Requirement 1 = Rewrite the task page between "cmelo created this" and "well on this.", inclusive, putting "indices" in place of "indexes".
Requirement 2 = According to the task page, when will the PII data be removed?

Extract =
[IMPLEMENTATION] - DB: create the tables: ce_question_answers, ce_question_aggregation and ce_event_questions
Closed, ResolvedPublic5 Estimated Story Points
Actions

Assigned To

Authored By

	cmelo
	Apr 27 2023, 5:36 PM

Description

Acceptance criteria

Tables will be created to match the following schema, plus appropriate indexes:

ce_question_answers
{
    ceqa_id: bigint, autoincrement,
    ceqa_event_id: integer,
    ceqa_user_id: integer,
    ceqa_question_id: integer,
    ceqa_answer_option: integer | nullable,
    ceqa_answer_text: string | nullable
}

ce_question_aggregation
{
    ceqag_id: bigint | autoincrement,
    ceqag_event_id: integer,
    ceqag_question_id: integer,
    ceqag_answer_option: integer,
    ceqag_answers_amount: integer
}

ce_event_questions
{
    ceeq_id: bigint | autoincrement,
    ceeq_event_id: integer,
    ceeq_question_id: integer
}

When this task is complete, a task for DBAs to create tables in production (ref: T336365)

Note that other schema changes for the "participant questions" epic are tracked elsewhere:

Adding the timestamps of when the organizers agreed to the clickwrap agreement to the ce_organizers table: T337768.
Storing when a participant first answered questions, and whether their answers have already been aggregated: T339982.

External dependencies

DBA availability

Other dependencies

Details

	Subject	Repo	Branch	Lines +/-
	Create new DB tables for participant questions	mediawiki/extensions/CampaignEvents	master	+279 -0

Customize query in gerrit

Related Objects
Search...

Status	Assigned	Task
Resolved	Daimona	T341392 Mark the CampaignEvents extension as stable
Resolved	cmelo	T321822 [EPIC] Participant Questions - MVP
Resolved	Daimona	T339997 Create the tables for participant questions in beta
Resolved	Daimona	T340000 Create the tables for participant questions in prod
Resolved	Daimona	T335526 [IMPLEMENTATION] - DB: create the tables: ce_question_answers, ce_question_aggregation and ce_event_questions
Resolved	Daimona	T328032 [SPIKE] How will we handle storage of PII data?

Event Timeline

cmelo created this task.Apr 27 2023, 5:36 PM

Restricted Application added a subscriber: Aklapper. · View Herald TranscriptApr 27 2023, 5:36 PM

We still need to decide what indexes we need, here are the possible indexes I could think of, please fell free to add your thoughts about them and make suggestions, I don't mean we need them all, it is just for us to start thinking about them, I am also going to ask help of a DBA as well on this.
ce_question_answers

ceqa_event_id
- Maybe useful when deleting PII data by event (we will remove the PII data after the event ends)

Data shown =
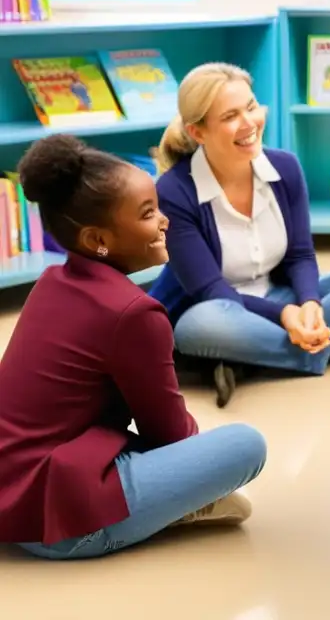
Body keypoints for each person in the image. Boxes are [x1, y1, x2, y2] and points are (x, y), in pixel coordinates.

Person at [0, 135, 266, 560]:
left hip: (13, 493)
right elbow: (169, 433)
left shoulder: (52, 281)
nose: (164, 221)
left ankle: (174, 502)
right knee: (246, 446)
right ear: (97, 240)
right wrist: (198, 472)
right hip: (61, 524)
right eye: (147, 214)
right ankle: (176, 508)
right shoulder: (134, 313)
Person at [150, 63, 330, 407]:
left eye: (251, 107)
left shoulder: (284, 168)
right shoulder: (173, 191)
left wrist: (309, 303)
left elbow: (299, 254)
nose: (249, 123)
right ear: (198, 132)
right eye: (230, 116)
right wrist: (285, 317)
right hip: (216, 308)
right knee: (198, 328)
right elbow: (210, 289)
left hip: (278, 296)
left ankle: (246, 359)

Answer section 1 =
cmelo created this task.Apr 27 2023, 5:36 PM

Restricted Application added a subscriber: Aklapper. · View Herald TranscriptApr 27 2023, 5:36 PM

We still need to decide what indices we need, here are the possible indices I could think of, please fell free to add your thoughts about them and make suggestions, I don't mean we need them all, it is just for us to start thinking about them, I am also going to ask help of a DBA as well on this.

Answer section 2 = After the event ends.